Unlike many democratic states which declare themselves to be indivisible in their
Constitution, we believe in Canada that our country has no meaning unless it is based on
mutual consent. But we also believe that no Canadians should have their belonging to
Canada challenged unless the voters of their province have clearly signified their will to
cease to be part of Canada.
The Supreme Court of Canada confirmed the legal validity of this viewpoint in an
opinion issued on August 20, 1998, which received very broad support throughout the
country, including among Quebecers. The Court found that the government of a Canadian
province does not have the right, either under international law or under Canadian law, to
effect secession unilaterally. Secession would therefore have to be negotiated within the
Canadian constitutional framework, respecting the fundamental principles of democracy, the
rule of law, federalism and respect for minorities. According to the Court, the obligation
to negotiate secession exists only if a clear majority of a province's population has
expressed its will to cease to be part of Canada, in response to a clear question on
secession.
The Court indicated that such negotiations on secession would raise a large number of
issues that would be very difficult to resolve, including the division of the debt and
assets, the rights of minorities and Aboriginal peoples, and the issue of territorial
borders.
The Court assigned to the political actors the responsibility of assessing the clarity
of the question and the majority in the context of a referendum. Bill C-20
gives effect to this obligation
for clarity established by the Supreme Court. It confirms that the Government would
undertake to negotiate a province's secession from Canada only if a clear majority of that
province's voters expressed themselves in favour of secession, in response to a clear
question, meaning a question that would enable voters to say unequivocally whether they
wanted their province to become an independent country, separate from Canada.

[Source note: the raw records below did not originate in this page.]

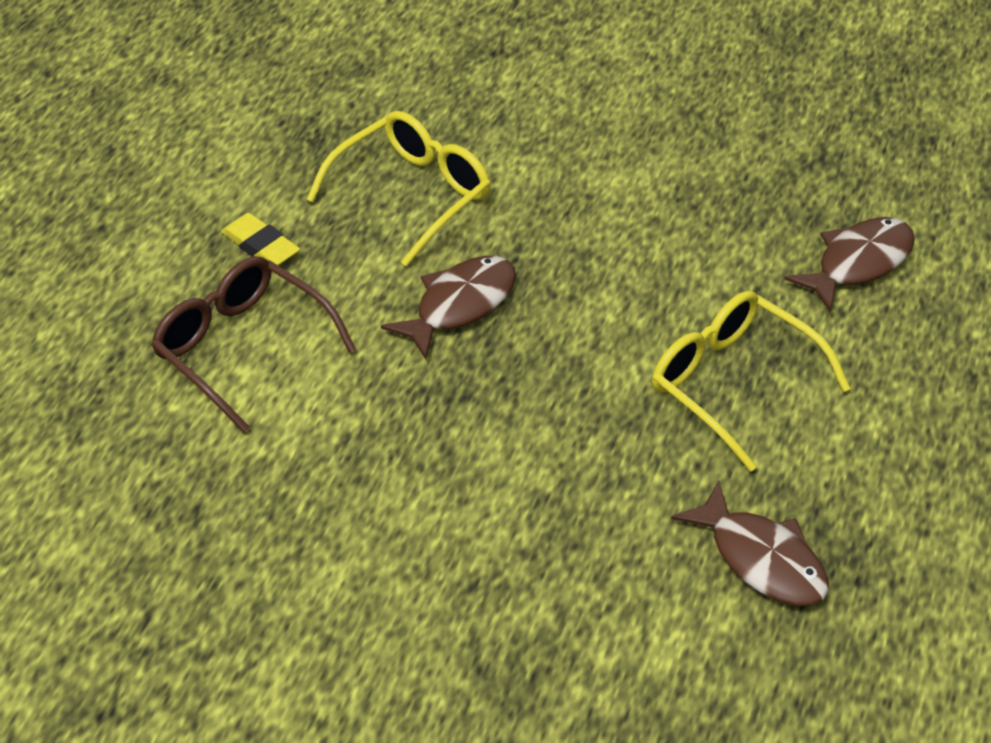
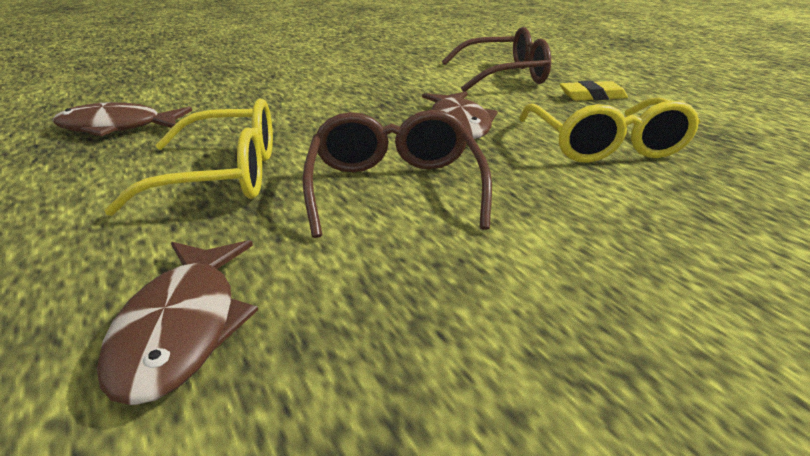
camera: 130 degrees right, 15 degrees down
(632, 273) = (394, 188): none -> brown glasses

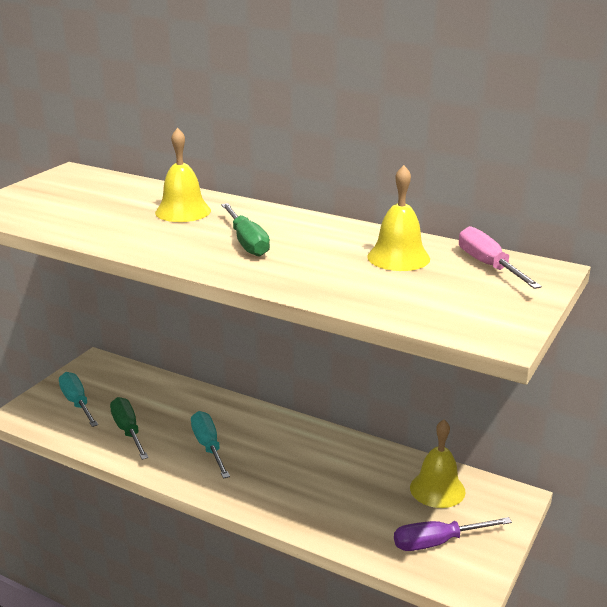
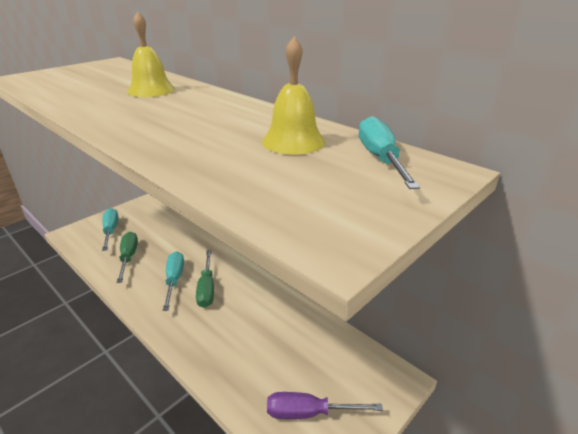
camera: 15 degrees right, 5 degrees up
(247, 242) = (171, 116): green screwdriver -> green screwdriver (207, 289)
(437, 489) = (332, 355): yellow bell -> none
(488, 265) = (380, 159): pink screwdriver -> turquoise screwdriver

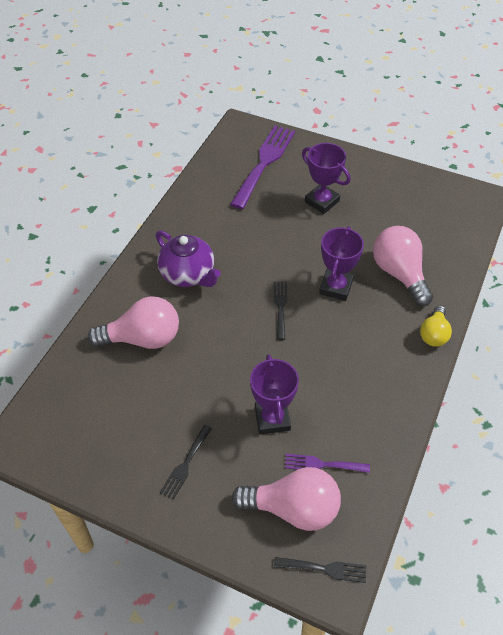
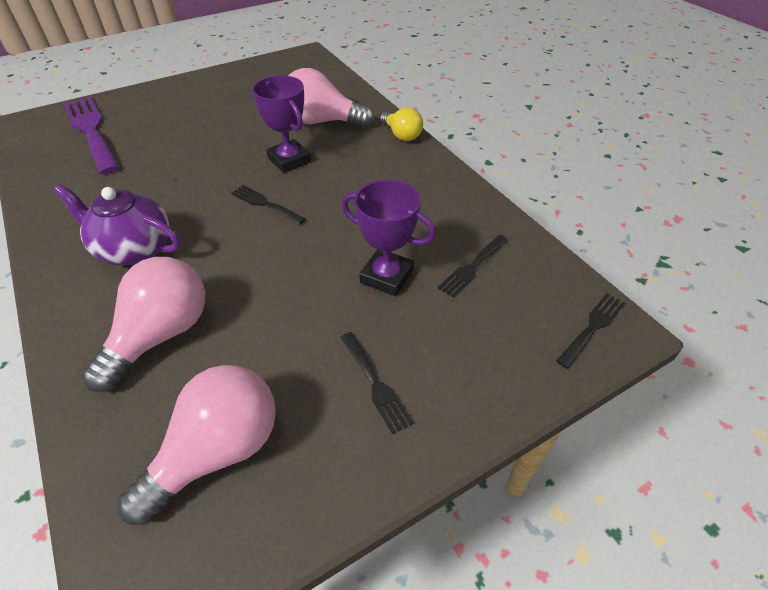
camera: 55 degrees left, 5 degrees down
(188, 274) = (134, 249): purple teapot -> purple teapot turned 150 degrees counterclockwise
(293, 508) = (506, 315): pink light bulb -> pink light bulb (217, 451)
(322, 201) = (189, 122): purple trophy -> none
(322, 464) = (472, 267): purple fork -> black fork

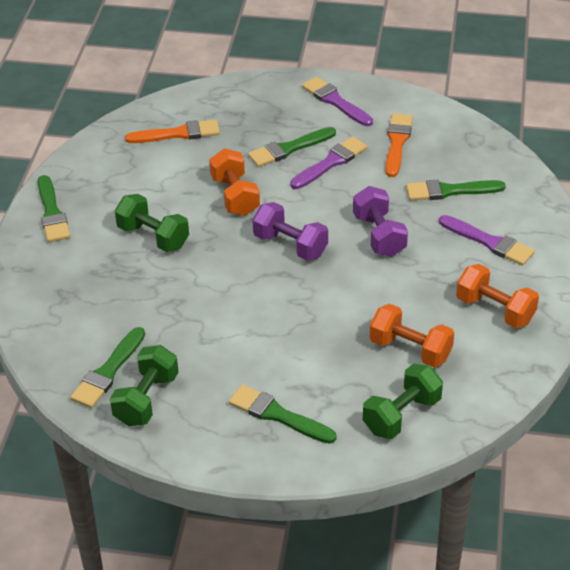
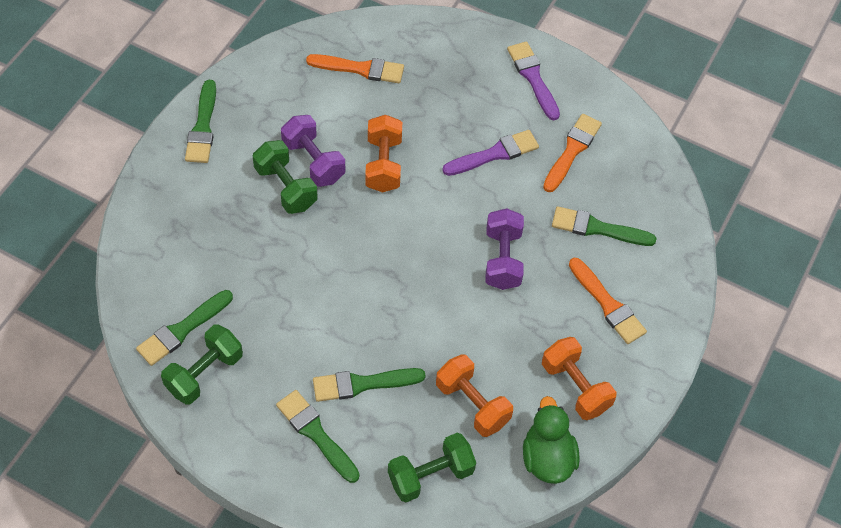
camera: 15 degrees right, 15 degrees up
(289, 149) = (461, 123): green brush -> green brush (363, 384)
(290, 245) = (411, 242): purple dumbbell -> purple dumbbell (313, 161)
(489, 242) = (607, 304): purple brush -> orange brush
(499, 370) = (547, 458): none -> green duck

Canada thus becomes the first major democratic state to admit its own divisibility
through legislative means. In so doing, it insists on the obligation for clarity and for
the legality of the process. Quebec's separatist government has already lost two referenda
on its option. On both occasions, in 1980 and 1995, the Prime Minister of Canada stated
that the question was lacking in clarity and refused to commit to negotiate secession
under such circumstances.
To act otherwise, to negotiate secession in the absence of clear support, would be
irresponsible and unfair to citizens. We Quebecers have a full and unqualified right to
Canada, which we have built together with our fellow Canadians. Moreover, secession would
have serious consequences not only for us Quebecers, but for all other Canadians as well,
including French-Canadians in the other provinces.

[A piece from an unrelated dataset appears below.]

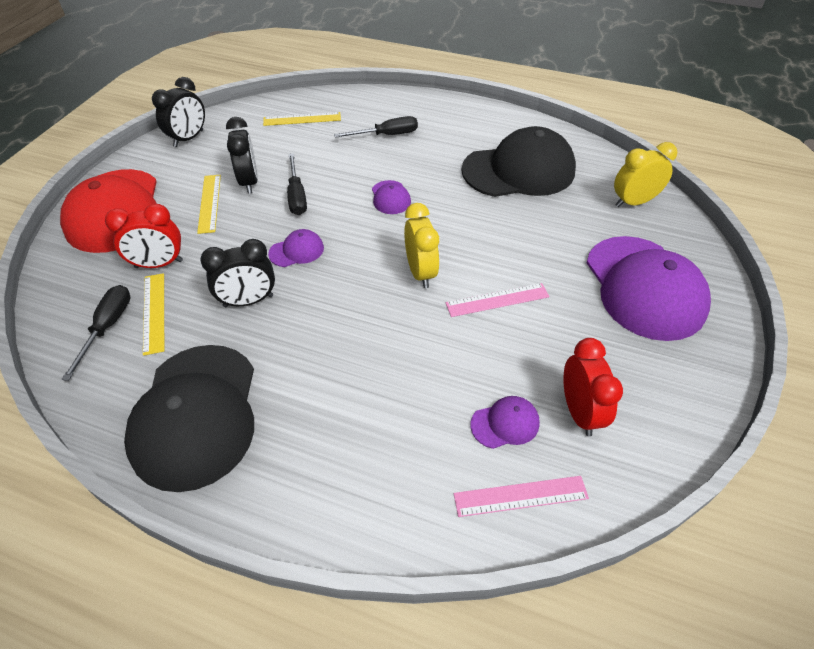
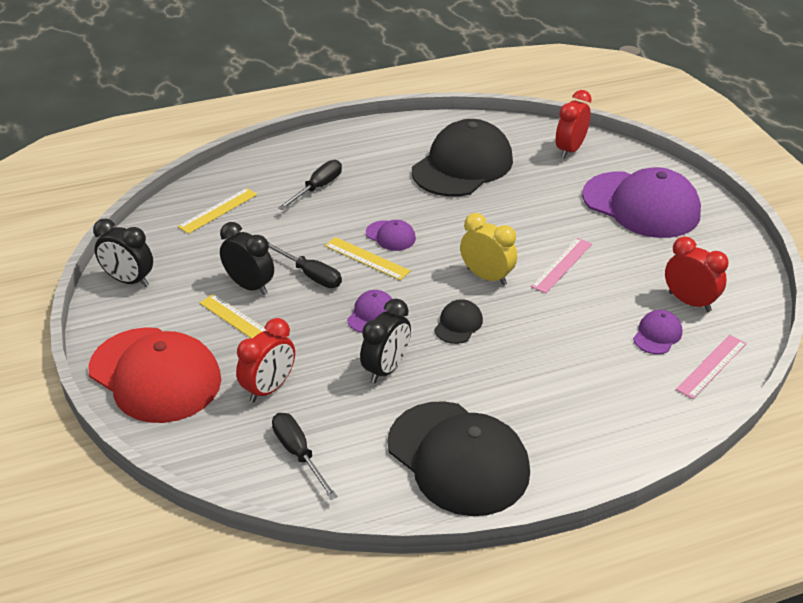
camera: 40 degrees left, 10 degrees down
(154, 312) = (321, 421): yellow ruler -> yellow ruler (367, 258)
(189, 138) = (129, 280): black clock -> black clock turned 120 degrees clockwise
(347, 299) = (458, 324): none -> black cap
(633, 202) = (570, 150): yellow clock -> red clock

It is my conviction that the vast majority of Quebecers want to remain Canadian, and
that Bill C-20 will never have to be
used. But should that not be the case, this law guarantees that the Government of Canada
would undertake to negotiate secession only in legality and clarity. Is there a parliament
of a democratic country anywhere in the world which would agree to negotiate the
abdication of its constitutional responsibilities toward a part of its population without
the assurance that this was clearly what that population wanted ?

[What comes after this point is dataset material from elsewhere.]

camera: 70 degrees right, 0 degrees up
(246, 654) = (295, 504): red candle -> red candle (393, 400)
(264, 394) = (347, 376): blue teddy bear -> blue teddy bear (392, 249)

Paradoxically, this Canadian approach, which contemplates the possibility of secession
but only under conditions of clarity and justice, is itself an excellent argument against
secession. For by always demonstrating a concern for fairness and respect toward citizens,
a country can build its unity on voluntary adherence. I am sure that it is this example of
unity that we Quebecers, together with our fellow Canadians, will set for the world.